● **Required work**: When a line of the records contains "folders", copy it.
*** Records for this exercise
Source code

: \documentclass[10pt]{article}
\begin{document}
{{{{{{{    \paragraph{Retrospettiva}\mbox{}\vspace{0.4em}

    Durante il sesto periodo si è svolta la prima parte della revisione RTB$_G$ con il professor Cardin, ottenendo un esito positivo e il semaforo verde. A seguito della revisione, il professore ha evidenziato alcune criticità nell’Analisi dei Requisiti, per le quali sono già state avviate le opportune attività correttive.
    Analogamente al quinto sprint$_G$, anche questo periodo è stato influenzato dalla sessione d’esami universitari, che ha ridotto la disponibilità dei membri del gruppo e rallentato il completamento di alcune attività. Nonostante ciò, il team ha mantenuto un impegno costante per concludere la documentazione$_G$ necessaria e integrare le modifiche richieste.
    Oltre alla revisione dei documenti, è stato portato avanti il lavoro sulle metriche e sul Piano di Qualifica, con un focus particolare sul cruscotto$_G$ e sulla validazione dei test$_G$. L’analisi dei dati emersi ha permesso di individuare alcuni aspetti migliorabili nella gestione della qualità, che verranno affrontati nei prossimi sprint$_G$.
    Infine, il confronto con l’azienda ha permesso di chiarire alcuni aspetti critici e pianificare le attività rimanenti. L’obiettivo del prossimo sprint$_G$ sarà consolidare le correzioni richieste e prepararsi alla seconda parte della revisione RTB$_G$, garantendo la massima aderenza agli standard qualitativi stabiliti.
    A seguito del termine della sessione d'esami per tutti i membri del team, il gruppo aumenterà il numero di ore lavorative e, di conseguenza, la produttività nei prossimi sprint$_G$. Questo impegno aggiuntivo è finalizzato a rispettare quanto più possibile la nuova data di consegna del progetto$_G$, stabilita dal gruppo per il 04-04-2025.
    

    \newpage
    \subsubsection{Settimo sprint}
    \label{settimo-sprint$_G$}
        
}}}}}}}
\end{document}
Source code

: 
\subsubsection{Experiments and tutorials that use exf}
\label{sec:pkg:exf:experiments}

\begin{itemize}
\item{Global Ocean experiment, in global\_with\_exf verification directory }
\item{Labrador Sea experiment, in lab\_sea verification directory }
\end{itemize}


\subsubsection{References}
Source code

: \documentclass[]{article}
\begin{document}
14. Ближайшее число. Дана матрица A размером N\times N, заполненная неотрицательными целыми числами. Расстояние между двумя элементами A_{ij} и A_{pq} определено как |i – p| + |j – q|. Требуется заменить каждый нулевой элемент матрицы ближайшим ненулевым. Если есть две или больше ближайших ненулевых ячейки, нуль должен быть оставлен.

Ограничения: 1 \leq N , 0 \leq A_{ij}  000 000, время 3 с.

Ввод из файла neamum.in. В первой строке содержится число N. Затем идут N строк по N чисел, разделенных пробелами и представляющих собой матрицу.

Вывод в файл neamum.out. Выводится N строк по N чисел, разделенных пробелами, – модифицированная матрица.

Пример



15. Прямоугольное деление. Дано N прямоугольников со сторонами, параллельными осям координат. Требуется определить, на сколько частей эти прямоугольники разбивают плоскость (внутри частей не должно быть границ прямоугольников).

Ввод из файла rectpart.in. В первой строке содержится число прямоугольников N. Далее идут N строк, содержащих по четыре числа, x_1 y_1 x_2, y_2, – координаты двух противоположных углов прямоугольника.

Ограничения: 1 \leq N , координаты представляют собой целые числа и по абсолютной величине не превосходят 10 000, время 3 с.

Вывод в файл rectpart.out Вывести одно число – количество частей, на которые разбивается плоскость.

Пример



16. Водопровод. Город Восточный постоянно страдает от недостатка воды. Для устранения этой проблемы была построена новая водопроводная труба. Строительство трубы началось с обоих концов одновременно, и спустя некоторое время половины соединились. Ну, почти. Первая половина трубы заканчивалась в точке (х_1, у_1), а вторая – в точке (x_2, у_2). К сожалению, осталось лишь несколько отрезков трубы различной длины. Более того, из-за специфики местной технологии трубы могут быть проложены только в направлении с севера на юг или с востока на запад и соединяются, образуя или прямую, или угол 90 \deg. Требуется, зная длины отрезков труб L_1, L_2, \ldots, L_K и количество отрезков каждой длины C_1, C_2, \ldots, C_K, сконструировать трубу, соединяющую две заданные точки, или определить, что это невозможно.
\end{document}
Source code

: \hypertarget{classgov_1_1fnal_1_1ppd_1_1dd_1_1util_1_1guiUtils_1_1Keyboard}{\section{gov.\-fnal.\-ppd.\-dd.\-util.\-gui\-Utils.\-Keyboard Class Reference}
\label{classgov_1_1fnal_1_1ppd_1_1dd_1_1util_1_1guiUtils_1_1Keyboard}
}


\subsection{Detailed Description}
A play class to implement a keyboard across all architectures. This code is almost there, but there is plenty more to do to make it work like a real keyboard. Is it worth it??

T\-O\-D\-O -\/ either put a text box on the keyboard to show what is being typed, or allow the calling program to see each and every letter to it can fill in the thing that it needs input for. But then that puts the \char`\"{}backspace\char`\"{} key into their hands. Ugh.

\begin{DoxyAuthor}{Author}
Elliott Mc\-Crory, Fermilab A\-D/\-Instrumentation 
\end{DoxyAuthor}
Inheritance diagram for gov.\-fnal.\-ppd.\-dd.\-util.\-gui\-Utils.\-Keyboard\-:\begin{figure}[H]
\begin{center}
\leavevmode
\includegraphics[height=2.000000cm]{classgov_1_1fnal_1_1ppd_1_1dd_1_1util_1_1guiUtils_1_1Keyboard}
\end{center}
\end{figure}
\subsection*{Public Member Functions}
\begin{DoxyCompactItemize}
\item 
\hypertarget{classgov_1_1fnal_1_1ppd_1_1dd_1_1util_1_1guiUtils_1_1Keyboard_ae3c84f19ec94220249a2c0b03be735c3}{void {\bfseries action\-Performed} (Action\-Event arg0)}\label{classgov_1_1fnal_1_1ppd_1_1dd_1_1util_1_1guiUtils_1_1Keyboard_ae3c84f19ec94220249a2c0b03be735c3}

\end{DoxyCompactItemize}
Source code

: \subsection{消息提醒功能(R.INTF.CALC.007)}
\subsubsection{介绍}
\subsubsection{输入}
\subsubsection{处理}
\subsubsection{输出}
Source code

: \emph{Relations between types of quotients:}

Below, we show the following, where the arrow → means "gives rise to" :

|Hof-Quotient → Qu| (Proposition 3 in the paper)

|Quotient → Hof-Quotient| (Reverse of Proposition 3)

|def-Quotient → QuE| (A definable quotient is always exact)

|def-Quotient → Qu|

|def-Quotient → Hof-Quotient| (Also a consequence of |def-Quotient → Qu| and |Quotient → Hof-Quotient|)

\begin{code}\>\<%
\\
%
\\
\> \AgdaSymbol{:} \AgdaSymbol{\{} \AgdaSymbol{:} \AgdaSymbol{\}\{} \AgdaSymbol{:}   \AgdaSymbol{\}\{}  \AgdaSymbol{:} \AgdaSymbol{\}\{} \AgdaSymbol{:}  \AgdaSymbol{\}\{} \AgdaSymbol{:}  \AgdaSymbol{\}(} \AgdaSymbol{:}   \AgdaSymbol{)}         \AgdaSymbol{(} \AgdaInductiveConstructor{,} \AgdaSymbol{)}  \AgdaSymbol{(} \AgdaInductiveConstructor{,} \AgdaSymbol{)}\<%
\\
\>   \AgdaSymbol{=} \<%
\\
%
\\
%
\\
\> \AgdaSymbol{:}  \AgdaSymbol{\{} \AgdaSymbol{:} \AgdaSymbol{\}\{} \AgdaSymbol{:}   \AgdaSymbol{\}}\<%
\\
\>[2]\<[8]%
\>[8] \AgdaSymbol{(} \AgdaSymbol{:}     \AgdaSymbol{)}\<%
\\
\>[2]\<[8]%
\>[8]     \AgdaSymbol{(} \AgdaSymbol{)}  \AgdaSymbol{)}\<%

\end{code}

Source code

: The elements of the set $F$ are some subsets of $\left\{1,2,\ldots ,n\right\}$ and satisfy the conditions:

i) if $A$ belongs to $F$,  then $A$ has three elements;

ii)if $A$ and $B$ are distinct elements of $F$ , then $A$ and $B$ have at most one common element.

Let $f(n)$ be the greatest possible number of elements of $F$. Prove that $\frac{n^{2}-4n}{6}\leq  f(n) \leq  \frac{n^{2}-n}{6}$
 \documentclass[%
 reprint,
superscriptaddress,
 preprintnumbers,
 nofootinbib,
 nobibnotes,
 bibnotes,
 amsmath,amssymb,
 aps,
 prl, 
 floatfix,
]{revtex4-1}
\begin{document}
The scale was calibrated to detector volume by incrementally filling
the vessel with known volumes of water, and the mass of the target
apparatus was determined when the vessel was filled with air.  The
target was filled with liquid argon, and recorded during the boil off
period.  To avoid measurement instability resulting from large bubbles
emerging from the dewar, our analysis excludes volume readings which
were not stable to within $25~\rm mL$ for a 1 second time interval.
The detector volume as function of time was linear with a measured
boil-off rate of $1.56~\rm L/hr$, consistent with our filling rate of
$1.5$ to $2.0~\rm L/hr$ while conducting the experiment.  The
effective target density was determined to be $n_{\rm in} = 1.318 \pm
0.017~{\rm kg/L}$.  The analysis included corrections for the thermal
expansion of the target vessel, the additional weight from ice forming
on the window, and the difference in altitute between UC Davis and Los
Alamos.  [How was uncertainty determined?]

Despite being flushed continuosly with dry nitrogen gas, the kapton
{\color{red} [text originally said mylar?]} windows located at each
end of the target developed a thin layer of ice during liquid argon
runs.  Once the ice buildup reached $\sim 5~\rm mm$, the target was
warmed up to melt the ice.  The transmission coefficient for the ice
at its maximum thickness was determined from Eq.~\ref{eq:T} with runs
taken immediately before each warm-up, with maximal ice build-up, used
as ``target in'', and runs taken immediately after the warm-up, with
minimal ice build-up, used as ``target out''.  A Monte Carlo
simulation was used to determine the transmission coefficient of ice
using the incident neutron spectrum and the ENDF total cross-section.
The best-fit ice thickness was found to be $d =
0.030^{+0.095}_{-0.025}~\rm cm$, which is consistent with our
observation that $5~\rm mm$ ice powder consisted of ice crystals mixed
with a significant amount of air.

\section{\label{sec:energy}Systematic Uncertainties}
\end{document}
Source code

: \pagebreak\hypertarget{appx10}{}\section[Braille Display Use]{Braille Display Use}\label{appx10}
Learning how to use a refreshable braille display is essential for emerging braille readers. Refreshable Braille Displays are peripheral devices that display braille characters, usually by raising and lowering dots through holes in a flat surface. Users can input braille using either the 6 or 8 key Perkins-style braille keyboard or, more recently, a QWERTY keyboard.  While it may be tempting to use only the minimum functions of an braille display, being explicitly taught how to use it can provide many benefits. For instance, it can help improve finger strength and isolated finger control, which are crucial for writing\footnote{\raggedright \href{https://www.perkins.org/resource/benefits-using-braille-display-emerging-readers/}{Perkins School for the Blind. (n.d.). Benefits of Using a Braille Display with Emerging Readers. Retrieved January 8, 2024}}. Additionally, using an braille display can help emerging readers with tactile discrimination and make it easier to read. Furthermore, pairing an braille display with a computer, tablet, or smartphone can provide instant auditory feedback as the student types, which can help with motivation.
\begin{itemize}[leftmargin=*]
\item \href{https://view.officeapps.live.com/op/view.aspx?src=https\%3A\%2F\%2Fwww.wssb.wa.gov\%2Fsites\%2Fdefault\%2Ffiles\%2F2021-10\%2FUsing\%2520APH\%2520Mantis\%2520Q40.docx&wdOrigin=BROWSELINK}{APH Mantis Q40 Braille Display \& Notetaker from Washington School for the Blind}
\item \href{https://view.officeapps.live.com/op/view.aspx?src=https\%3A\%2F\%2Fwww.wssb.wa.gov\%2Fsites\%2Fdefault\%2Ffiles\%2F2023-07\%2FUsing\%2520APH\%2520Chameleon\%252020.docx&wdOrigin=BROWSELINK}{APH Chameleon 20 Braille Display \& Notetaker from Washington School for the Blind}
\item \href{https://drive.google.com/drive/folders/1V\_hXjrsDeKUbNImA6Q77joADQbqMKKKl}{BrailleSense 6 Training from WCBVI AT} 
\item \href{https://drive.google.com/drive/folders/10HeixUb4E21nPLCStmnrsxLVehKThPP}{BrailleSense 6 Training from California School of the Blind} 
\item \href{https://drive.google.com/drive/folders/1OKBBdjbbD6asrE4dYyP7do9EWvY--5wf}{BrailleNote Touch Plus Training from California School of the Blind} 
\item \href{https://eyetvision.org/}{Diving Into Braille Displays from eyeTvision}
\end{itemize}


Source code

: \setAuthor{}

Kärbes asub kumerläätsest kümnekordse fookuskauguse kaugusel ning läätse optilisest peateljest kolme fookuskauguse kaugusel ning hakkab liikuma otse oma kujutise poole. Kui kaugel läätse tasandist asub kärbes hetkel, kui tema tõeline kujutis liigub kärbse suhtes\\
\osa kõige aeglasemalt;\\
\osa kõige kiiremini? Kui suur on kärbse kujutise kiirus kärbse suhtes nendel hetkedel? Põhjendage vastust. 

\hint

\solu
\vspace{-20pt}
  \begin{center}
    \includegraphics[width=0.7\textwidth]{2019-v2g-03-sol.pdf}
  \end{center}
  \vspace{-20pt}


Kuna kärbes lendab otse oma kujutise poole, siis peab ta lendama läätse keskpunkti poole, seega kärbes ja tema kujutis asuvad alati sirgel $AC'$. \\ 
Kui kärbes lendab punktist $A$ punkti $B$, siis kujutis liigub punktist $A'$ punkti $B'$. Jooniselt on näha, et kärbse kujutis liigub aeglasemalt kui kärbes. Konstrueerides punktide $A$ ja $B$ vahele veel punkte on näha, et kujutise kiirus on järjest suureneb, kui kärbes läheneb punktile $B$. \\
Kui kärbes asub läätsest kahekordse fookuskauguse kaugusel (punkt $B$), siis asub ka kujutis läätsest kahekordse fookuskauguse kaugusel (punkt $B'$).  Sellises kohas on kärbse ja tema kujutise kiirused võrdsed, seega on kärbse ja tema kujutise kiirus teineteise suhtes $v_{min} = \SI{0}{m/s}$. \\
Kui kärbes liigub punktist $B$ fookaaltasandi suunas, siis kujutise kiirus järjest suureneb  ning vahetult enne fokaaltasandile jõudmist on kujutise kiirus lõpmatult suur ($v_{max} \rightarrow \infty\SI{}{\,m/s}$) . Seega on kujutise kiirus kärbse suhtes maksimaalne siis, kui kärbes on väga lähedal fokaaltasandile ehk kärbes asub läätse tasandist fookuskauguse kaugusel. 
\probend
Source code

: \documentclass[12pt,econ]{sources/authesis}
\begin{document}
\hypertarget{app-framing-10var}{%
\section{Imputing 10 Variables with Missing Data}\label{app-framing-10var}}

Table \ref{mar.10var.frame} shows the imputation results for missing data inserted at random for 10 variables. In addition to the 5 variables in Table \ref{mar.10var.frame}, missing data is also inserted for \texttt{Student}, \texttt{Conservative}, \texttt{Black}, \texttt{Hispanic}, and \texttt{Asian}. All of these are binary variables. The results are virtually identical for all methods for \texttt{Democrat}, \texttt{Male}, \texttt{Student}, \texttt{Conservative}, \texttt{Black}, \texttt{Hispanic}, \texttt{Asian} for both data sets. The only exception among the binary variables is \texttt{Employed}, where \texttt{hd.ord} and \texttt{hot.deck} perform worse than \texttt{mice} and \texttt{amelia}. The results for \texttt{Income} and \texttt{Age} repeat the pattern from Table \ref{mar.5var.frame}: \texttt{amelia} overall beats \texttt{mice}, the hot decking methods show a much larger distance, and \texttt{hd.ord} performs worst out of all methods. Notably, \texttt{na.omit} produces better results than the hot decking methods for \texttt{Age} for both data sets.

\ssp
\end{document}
******
● **Your solution**:
\item \href{https://drive.google.com/drive/folders/1V\_hXjrsDeKUbNImA6Q77joADQbqMKKKl}{BrailleSense 6 Training from WCBVI AT} 
\item \href{https://drive.google.com/drive/folders/10HeixUb4E21nPLCStmnrsxLVehKThPP}{BrailleSense 6 Training from California School of the Blind} 
\item \href{https://drive.google.com/drive/folders/1OKBBdjbbD6asrE4dYyP7do9EWvY--5wf}{BrailleNote Touch Plus Training from California School of the Blind} 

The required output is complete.